Retinal migraine may occur alone or in combination with other types of migraine (e.g., migraine without aura or chronic migraine). The exact incidence of retinal migraines is unknown because they are often under-recognized or misdiagnosed as other disorders such as ocular pathology, diabetic retinopathy or retinal vein occlusion.

Retinal migraine typically affects people between the ages of 20 and 40 years old but can affect anyone at any age.

Retinal migraine is a rare form of migraine that causes temporary vision loss in one eye.

The retina is the innermost layer of the eye. It contains millions of light-sensitive cells that convert light into electrical impulses, which are then sent to the brain. These impulses allow you to see and make sense of what you’re seeing.

Retinal migraine symptoms include:

  • A sudden loss of vision in one eye only
  • Nausea and vomiting before or during an attack
  • An aura — a visual disturbance such as flashes, spots or lines before the migraine pain starts

What is migrane?

Migraine is a brain disorder that causes moderate to severe headaches. These headaches can be on one side of the head or both sides, and they can either throb or pulsate. Migraines are not just bad headaches — they are often accompanied by sensitivity to light and sound, nausea and vomiting, and disturbances in vision (called auras).

Migraines may also be preceded by visual disturbances called an aura. Auras can include flashing lights, lines or wavy shapes in your vision. These symptoms typically last less than 15 minutes but can sometimes last as long as an hour.

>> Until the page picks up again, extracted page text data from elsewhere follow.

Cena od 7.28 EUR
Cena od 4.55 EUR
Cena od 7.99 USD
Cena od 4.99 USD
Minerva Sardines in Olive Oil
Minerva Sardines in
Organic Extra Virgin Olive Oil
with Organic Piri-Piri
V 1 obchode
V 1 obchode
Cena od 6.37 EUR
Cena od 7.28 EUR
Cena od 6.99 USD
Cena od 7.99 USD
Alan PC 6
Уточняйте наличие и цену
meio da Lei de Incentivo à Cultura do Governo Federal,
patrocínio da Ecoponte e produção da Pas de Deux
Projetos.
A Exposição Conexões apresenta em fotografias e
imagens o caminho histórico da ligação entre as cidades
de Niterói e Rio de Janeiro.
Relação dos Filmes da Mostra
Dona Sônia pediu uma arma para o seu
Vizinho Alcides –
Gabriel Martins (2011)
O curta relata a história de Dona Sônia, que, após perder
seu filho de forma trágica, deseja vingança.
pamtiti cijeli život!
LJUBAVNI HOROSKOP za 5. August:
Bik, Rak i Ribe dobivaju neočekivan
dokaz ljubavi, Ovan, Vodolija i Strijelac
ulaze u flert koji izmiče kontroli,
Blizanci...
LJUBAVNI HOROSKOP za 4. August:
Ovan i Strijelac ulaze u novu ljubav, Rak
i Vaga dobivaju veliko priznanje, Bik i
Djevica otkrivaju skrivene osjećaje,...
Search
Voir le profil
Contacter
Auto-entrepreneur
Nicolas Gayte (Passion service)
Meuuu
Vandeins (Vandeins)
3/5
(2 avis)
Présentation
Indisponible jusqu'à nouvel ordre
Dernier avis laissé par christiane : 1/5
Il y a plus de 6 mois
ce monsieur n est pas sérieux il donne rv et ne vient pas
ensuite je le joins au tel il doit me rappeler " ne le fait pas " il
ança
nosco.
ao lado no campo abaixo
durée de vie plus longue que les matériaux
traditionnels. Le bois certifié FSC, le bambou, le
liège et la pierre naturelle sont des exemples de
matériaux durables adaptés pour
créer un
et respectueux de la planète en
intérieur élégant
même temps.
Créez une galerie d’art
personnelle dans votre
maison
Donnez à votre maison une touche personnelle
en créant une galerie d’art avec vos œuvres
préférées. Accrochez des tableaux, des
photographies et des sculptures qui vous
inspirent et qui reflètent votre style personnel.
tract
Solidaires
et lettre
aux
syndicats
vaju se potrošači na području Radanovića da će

If you have migraines with an aura, you’re more likely to have them only on one side of your head. Also, people who get migraines with an aura tend to have them more frequently than people who don’t get migraines with an aura.

What are the types of migraine?

There are two main types of migraine:

Common migraine. This is the most common type, and it affects about 1 in every 4 people. It’s often thought of as a headache that’s worse on one side of your head and has nausea, vomiting or sensitivity to light or sound. It lasts from 4 to 72 hours.

Migraine with aura. In this type, you may see flashing lights or spots before your headache starts. You may also feel numbness or tingling in your arms or legs before the headache begins (called an aura). This type accounts for about 2 out of every 3 cases of migraines.

What are the causes of migraine?

Genetics. A family history of migraine headache is the most common risk factor.

Abnormalities in brain structure or function. Migraine is thought to be caused by a problem with a brain pathway that regulates pain. Some investigators believe that this pathway is not working correctly because it has been damaged or inflamed by an infection or other event. Others think that some people may be born with a defect in this pathway and that they are more likely than others to develop migraine headaches as they get older.

Other medical conditions. People who have migraines are more likely than others to have other disorders such as high blood pressure (hypertension), depression and epilepsy (seizures). The link between these disorders and migraines isn’t clear, but it’s important for people who have migraines and other medical conditions to talk with their doctor about how best to manage them together.

How to treat migraine?

Migraines are more common in women than men. They are often hereditary, meaning that if you have them, there’s a good chance your children will too.

Treatment for migraine includes:

Pain relievers such as aspirin, ibuprofen (Advil) or naproxen (Aleve). These drugs won’t cure the migraine but can help stop it before it gets worse.

Caffeine-containing beverages such as coffee or tea may help relieve milder headaches but won’t work on severe ones.

Medications called triptans help control some of the symptoms of migraines, including nausea and vomiting. They are available by prescription only.